YOUR TASK: Which lines in the material below contain the word "Bogotá"? Report every one of them in full.

[Extracted page text data]
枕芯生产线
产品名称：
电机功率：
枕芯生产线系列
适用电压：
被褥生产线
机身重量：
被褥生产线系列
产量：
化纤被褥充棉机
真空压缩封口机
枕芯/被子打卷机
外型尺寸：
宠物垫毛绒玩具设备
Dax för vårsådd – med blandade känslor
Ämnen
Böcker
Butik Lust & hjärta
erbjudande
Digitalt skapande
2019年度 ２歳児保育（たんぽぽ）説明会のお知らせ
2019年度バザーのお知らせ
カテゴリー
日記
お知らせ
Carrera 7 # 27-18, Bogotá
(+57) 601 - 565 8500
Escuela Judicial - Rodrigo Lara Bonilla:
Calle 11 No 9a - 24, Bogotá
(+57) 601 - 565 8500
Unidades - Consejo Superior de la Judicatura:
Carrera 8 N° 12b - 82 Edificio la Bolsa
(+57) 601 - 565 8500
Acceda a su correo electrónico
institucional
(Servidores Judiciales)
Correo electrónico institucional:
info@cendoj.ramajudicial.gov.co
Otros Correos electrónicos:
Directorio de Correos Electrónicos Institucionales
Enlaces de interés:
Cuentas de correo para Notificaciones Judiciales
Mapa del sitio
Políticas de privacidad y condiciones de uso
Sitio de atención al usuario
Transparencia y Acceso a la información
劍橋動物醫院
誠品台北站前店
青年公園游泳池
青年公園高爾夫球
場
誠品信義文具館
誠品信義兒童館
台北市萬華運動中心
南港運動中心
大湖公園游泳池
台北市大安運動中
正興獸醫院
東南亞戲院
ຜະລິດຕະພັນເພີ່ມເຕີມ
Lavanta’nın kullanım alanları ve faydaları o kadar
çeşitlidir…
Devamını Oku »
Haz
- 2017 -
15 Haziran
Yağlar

RESPONSE BOX:
Carrera 7 # 27-18, Bogotá
Calle 11 No 9a - 24, Bogotá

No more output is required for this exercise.